Le 24 août 2020
Au lendemain de la fermeture de Fessenheim, une tribune pronucléaire intitulée "Se fier au vent et au soleil, c’est refuser d’être responsable de la sécurité d’approvisionnement en électricité" est publiée dans Le Télégramme du 1er juillet 2020.
Pas un mot sur ce qui provoque en hiver les pics de consommation avec le radiateur électrique ni sur les déchets et les territoires contaminés, le nucléaire est une énergie propre à les en croire !! ... et ceci 40 ans après l’enquête de Plogoff et l’abandon du projet !
Le Télégramme n’a pas fait écho du communiqué du 30 juin du Collectif anti-nucléaire Ouest https://www.can-ouest.org/fessenheim-attention-une-fermeture-peut-cacher-une-relance-du-nucleaire-a-louest/ qui a été envoyée à tous les médias de l’Ouest ;
Pas un mot non plus de la réaction argumentée de Stéphane Lhomme, directeur de l’Observatoire du nucléaire à cette tribune . Aussi nous la publions. ( L’Observatoire du nucléaire a d’ailleurs réagi par 2 fois cet été à deux tribunes du Monde et de Marianne, assassines envers les antinucléaires).
Dans sa récente tribune (Télégramme du 1er juillet), le polytechnicien Henri Prévot estime que les fermetures de réacteurs nucléaires – deux déjà effectives à Fessenheim (Alsace) et une douzaine officiellement à venir – vont mettre en défaut à l’avenir l’approvisionnement électrique de la France.
Pour M. Prévot, ces fermetures seraient des décisions insensées concédées par les dirigeants politiques à l’air du temps (montée en puissance de l’écologie) et « aux producteurs et vendeurs de batteries domestiques et de groupes électrogènes ».
C’est oublier que c’est l’industrie nucléaire elle-même qui est la cause de ce désamour de la part d’une classe politique qui, jusqu’alors, a soutenu aveuglément l’atome. Ni François Hollande (initiateur de la fermeture de Fessenheim, même s’il n’a pas tenu la promesse de la réaliser avant la fin de son quinquennat) ni Emmanuel Macron ne sont antinucléaires, bien au contraire. Mais ils sont bien obligés de constater que :
Areva (devenue Orano) et EDF se sont totalement décrédibilisées avec leurs projets respectifs de réacteur EPR en Finlande et à Flamanville, chantiers sans fin (ils devaient être terminés respectivement en 2009 et 2012) et terriblement ruineux (au moins 12 milliards contre 3 annoncés au départ).

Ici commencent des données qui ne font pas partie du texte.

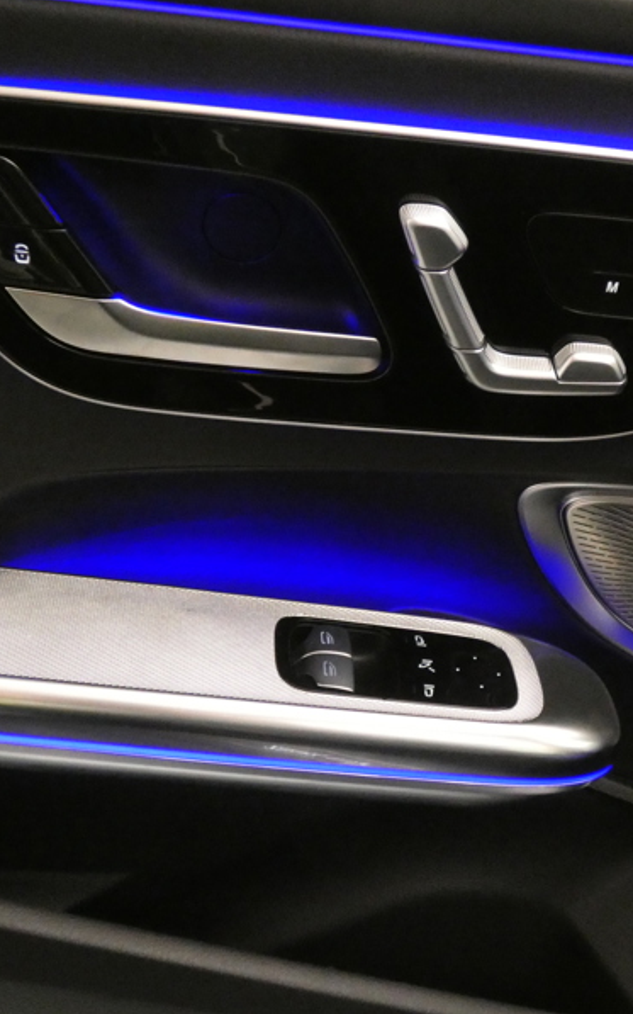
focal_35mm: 44
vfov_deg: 45.3
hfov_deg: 29.1
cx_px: 389
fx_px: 1215
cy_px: 506
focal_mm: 5.5
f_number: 3.3
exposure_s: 1/20
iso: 1600
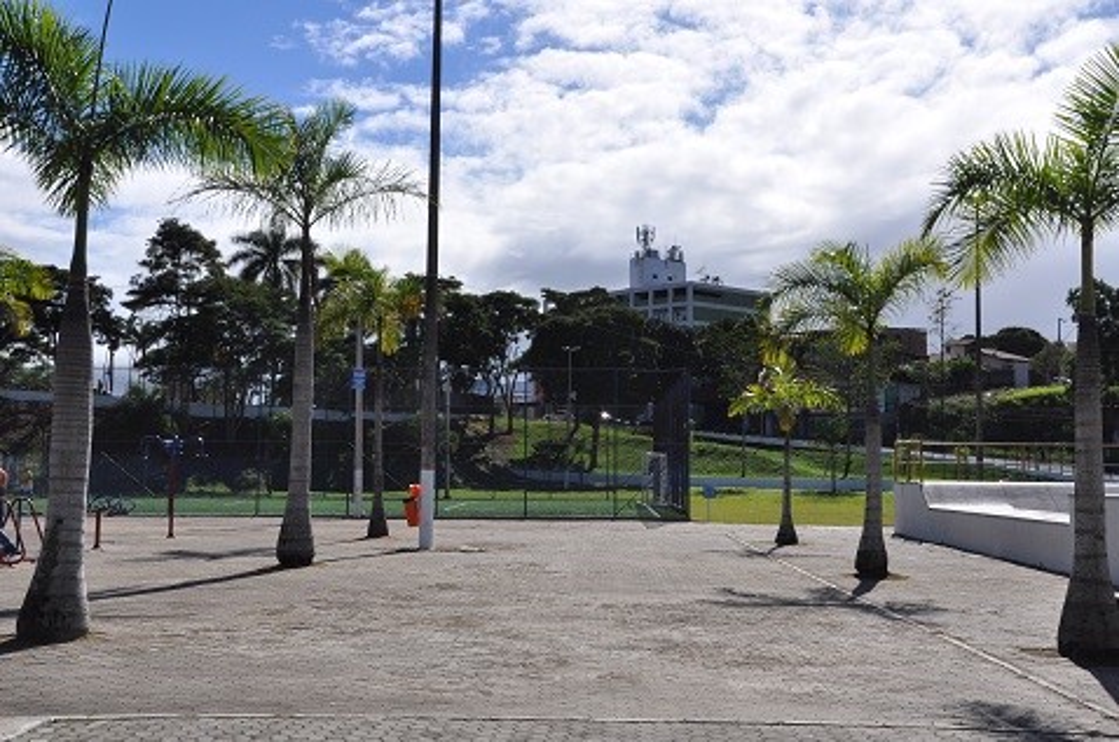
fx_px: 1396
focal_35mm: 45
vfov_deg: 29.8
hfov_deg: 43.7
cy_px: 371
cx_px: 560
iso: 400
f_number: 14
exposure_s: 1/800
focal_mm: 30
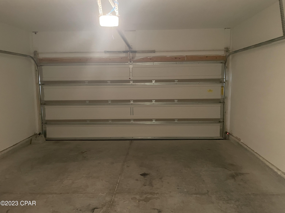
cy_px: 106
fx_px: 214
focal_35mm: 26
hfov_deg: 67.3
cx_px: 142
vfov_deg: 53.1
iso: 800
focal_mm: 4.2
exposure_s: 1/30
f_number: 1.6
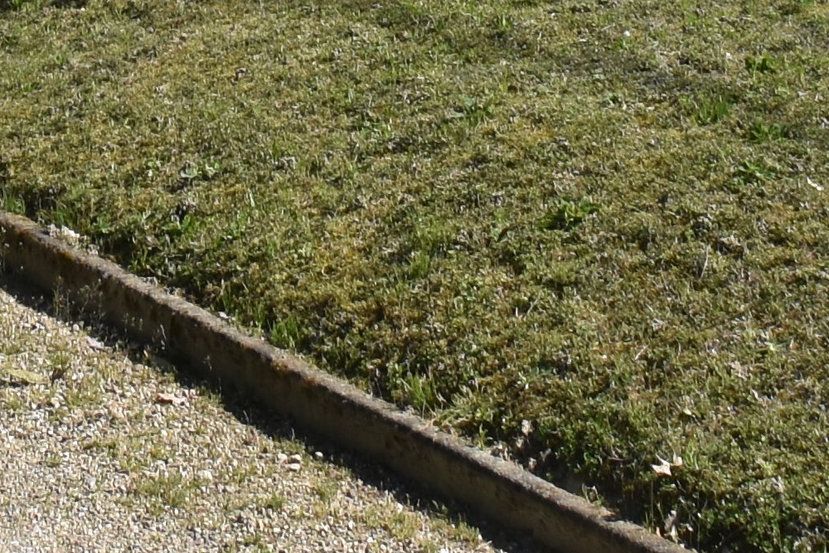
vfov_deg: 11.6
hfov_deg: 21.4
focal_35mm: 90
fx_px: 2073
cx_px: -89
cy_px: -895
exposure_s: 1/320
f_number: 9
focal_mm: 10
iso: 200
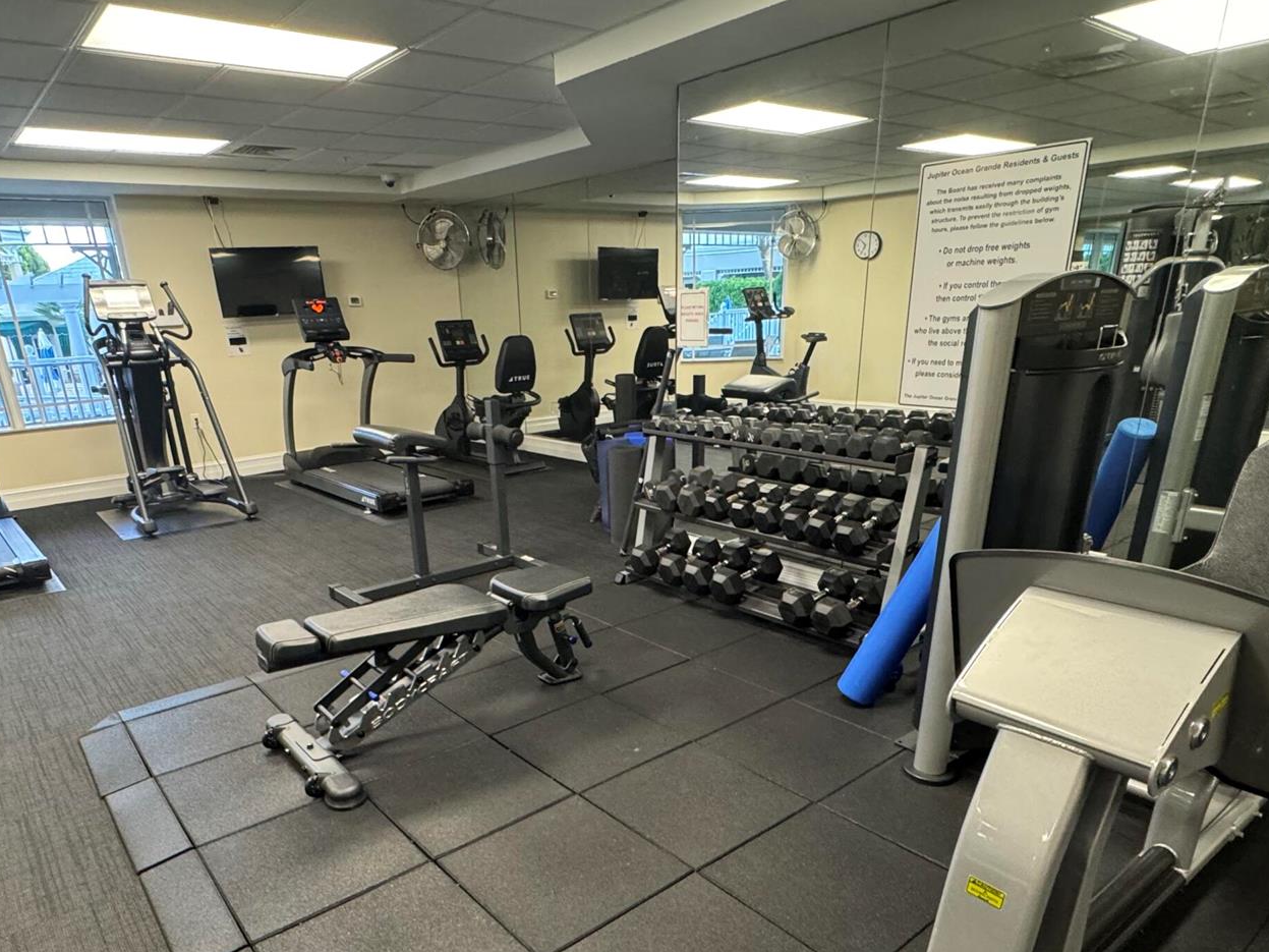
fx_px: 843
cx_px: 574
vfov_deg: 57.6
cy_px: 635
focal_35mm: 23
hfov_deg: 73.7
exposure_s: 1/60
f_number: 2.2
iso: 400
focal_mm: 2.22
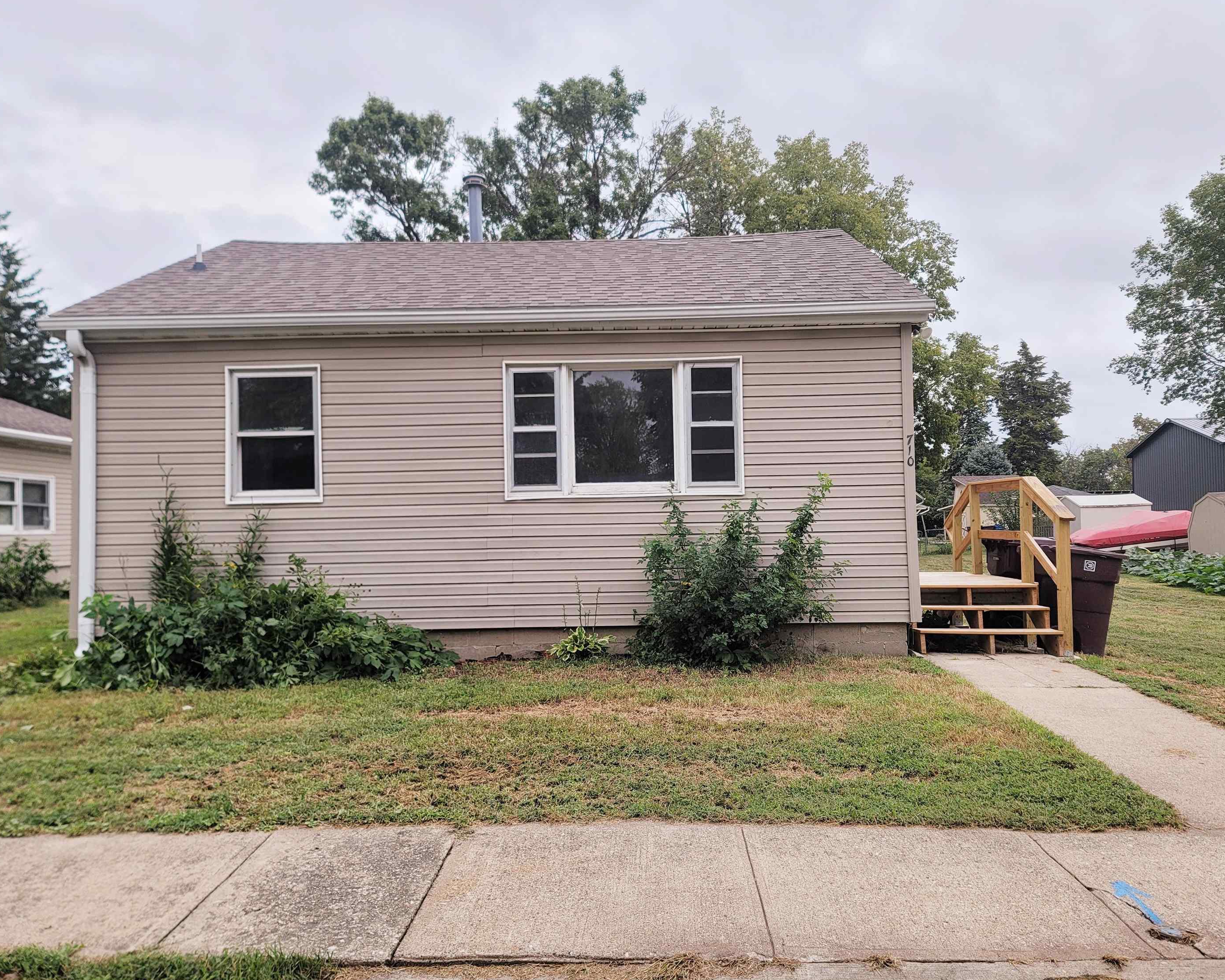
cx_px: 603
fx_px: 979
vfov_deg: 53.2
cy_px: 498
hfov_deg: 64.1
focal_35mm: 27
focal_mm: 7
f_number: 1.8
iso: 20
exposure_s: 1/455
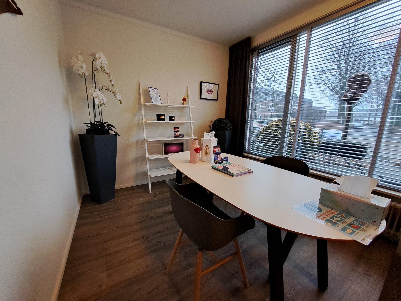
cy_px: 150
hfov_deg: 106.2
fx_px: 151
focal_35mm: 13
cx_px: 200
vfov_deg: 89.9
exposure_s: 1/50
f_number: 2.2
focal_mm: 1.74
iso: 160
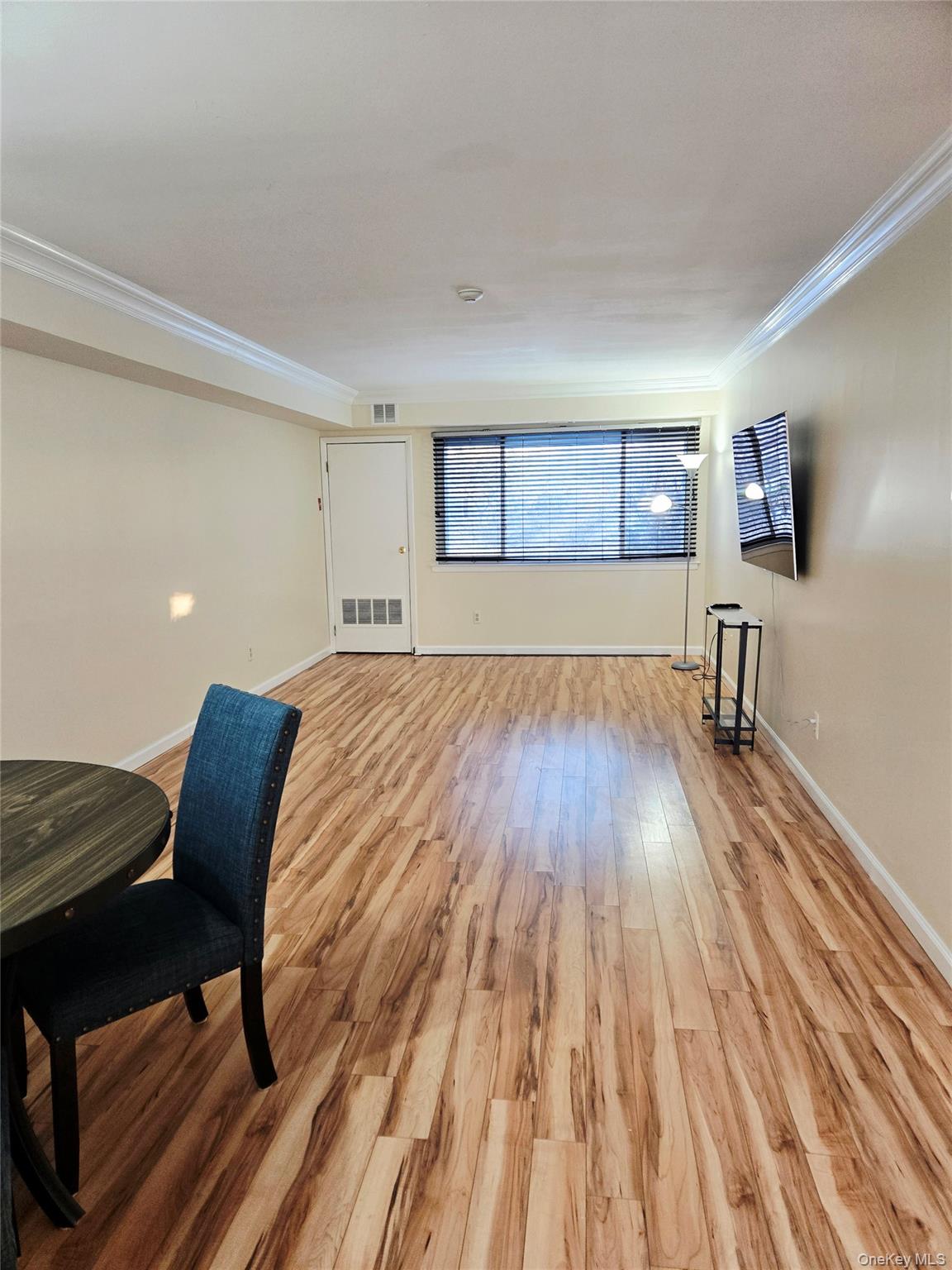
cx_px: 476
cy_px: 635
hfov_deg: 58.9
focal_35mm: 23
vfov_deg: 73.9
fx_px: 843
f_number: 1.8
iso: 160
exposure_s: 1/120
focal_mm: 5.4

Areva s’est aussi totalement déconsidérée avec le scandale inouï des milliers de pièces défectueuses produites dans les usines du Creusot, dont des dizaines ont été installées dans les centrales françaises malgré les contrôles qu’EDF était supposée opérer, et sans que l’Autorité de sûreté nucléaire ne s’aperçoive de quoi que ce soit pendant de longues années.
EDF et Areva ont gaspillé des sommes astronomiques dans divers pays, et en particulier aux USA, pour y construire des réacteurs et autres installations nucléaires... qui n’ont jamais vu le jour.
EDF continue de précipiter sa faillite avec un chantier de deux EPR en Angleterre qui suivant d’ores et déjà le chemin de leurs prédécesseurs : retards cumulatifs et pertes par milliards.
Dans ce contexte, et alors qu’Areva a déjà fait faillite, EDF se révèle totalement incapable de financer rénovation – et la remise à niveau post-Fukushima - de ses 56 réacteurs encore en service. C’est pourquoi, pour essayer de sauver le nucléaire, EDF doit... fermer des réacteurs ! L’idée étant de concentrer les derniers moyens financiers et humains sur un nombre réduit de centrales, probablement sur les moins âgées.
Il faut toutefois noter que l’industrie nucléaire ne s’effondre pas seulement en France mais globalement sur la planète, et ce processus irréversible n’est que légèrement freiné par les quelques dizaine de réacteurs en chantier en Chine, pays qui investit en réalité immensément plus dans les renouvelables que dans l’atome.
Le seul point sur lequel nous sommes d’accord avec M. Prévot, c’est que la question de l’énergie et du climat va se révéler un véritable casse-tête dans les années à venir. Mais il est clair que l’accompagnement de la fin du nucléaire sera une des pires difficultés : la France a mis tous ses Å“ufs dans le même panier, il était donc inévitable que la situation soit inextricable 50 ans plus tard. Nous y sommes.